Removing Box-Free Watermarks for Image-to-Image Models via Query-Based Reverse Engineering

TL;DR

This paper uncovers a vulnerability in box-free watermarking for deep generative networks, demonstrating that watermarked outputs can be reverse-engineered to remove watermarks with high success and image quality.

Contribution

The authors introduce query-based reverse engineering methods to effectively remove watermarks from black-box deep generative models, exposing a critical security flaw.

Findings

Achieved 100% watermark removal success rate.

Maintained high image quality with PSNR up to 34.69 dB.

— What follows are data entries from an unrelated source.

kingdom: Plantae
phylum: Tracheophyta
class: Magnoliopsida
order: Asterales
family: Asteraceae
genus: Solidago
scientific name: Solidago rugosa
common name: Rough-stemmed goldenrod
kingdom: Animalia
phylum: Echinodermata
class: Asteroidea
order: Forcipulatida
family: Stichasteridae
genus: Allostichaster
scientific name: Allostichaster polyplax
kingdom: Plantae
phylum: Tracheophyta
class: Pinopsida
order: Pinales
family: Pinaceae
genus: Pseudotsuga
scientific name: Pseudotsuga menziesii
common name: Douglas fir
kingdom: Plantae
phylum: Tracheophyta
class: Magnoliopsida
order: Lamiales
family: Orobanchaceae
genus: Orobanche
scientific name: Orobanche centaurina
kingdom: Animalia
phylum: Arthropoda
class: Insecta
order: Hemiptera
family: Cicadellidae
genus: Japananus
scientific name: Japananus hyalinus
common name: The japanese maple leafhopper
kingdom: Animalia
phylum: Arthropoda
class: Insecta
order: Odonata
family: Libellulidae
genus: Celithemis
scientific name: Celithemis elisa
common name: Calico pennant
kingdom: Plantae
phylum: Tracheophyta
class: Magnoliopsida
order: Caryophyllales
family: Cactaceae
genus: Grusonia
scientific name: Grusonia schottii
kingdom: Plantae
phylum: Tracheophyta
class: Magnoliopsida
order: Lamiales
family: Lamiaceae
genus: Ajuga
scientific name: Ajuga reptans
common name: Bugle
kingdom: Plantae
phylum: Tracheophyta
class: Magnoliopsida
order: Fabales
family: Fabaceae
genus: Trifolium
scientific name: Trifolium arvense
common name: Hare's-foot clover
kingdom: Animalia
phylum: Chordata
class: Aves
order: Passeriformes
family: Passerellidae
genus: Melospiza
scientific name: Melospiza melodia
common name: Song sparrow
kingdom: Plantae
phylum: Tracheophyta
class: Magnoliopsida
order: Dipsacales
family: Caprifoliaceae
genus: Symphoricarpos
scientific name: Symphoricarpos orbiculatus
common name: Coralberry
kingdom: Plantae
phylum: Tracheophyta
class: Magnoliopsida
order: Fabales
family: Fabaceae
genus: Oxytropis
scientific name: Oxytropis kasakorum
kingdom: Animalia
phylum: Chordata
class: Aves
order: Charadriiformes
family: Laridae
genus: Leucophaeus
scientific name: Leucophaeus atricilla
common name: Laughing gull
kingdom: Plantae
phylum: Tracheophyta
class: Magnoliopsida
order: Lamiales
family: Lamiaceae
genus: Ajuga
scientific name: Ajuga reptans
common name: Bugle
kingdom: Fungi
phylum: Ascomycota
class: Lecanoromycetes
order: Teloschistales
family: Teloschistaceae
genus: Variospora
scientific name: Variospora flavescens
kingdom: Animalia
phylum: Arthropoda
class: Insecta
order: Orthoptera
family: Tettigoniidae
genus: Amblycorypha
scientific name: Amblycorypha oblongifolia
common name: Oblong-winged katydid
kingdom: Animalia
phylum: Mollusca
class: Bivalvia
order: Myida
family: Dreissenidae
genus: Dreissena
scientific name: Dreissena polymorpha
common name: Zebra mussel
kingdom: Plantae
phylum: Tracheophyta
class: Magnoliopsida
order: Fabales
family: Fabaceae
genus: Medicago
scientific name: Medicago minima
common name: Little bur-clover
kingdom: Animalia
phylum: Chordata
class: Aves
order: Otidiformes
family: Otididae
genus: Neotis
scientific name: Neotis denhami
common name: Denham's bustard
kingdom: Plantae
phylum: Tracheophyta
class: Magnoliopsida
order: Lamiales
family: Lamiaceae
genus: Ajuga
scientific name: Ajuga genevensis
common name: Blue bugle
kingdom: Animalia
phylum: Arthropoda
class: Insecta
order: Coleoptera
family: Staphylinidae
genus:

Outperformed existing watermark removal attacks.

Abstract

The intellectual property of deep generative networks (GNets) can be protected using a cascaded hiding network (HNet) which embeds watermarks (or marks) into GNet outputs, known as box-free watermarking. Although both GNet and HNet are encapsulated in a black box (called operation network, or ONet), with only the generated and marked outputs from HNet being released to end users and deemed secure, in this paper, we reveal an overlooked vulnerability in such systems. Specifically, we show that the hidden GNet outputs can still be reliably estimated via query-based reverse engineering, leaking the generated and unmarked images, despite the attacker's limited knowledge of the system. Our first attempt is to reverse-engineer an inverse model for HNet under the stringent black-box condition, for which we propose to exploit the query process with specially curated input images. While effective, this method yields unsatisfactory image quality. To improve this, we subsequently propose an alternative method leveraging the equivalent additive property of box-free model watermarking and reverse-engineering a forward surrogate model of HNet, with better image quality preservation. Extensive experimental results on image processing and image generation tasks demonstrate that both attacks achieve impressive watermark removal success rates (100%) while also maintaining excellent image quality (reaching the highest PSNR of 34.69 dB), substantially outperforming existing attacks, highlighting the urgent need for robust defensive strategies to mitigate the identified vulnerability in box-free model watermarking.